Data section:
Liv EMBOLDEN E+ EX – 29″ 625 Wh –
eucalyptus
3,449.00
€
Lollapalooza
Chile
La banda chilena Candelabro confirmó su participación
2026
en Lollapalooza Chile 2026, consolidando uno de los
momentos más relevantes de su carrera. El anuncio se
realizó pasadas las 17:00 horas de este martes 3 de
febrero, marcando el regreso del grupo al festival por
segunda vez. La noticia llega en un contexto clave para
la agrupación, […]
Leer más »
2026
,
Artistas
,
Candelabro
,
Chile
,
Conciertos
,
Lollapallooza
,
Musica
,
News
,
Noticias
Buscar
--
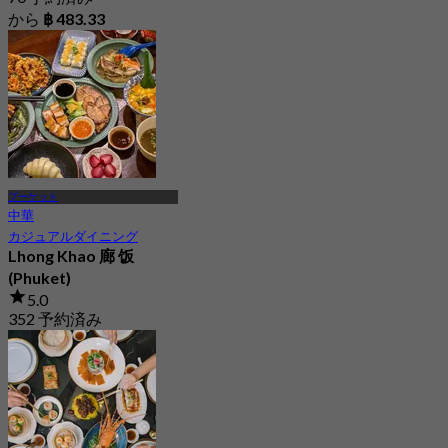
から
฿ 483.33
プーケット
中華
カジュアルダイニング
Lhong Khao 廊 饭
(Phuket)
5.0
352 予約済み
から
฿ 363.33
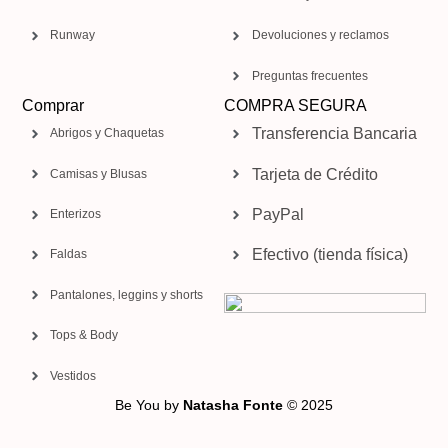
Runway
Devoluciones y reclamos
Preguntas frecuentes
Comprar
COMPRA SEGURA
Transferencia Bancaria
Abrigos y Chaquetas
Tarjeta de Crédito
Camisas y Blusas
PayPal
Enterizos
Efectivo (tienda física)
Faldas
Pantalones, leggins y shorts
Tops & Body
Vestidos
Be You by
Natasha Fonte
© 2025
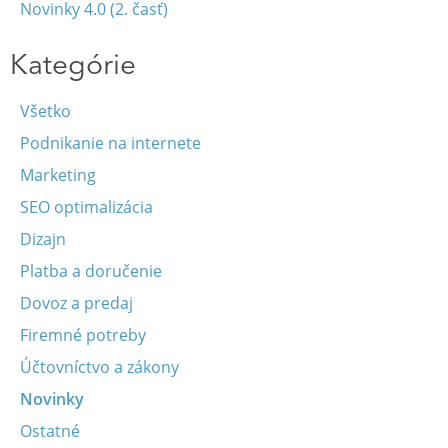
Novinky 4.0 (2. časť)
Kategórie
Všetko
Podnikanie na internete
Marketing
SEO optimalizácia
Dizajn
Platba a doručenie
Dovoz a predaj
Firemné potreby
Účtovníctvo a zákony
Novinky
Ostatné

Required action: In the material above, find each line containing the word "Candelabro" and copy it.

Solution below:
La banda chilena Candelabro confirmó su participación
Candelabro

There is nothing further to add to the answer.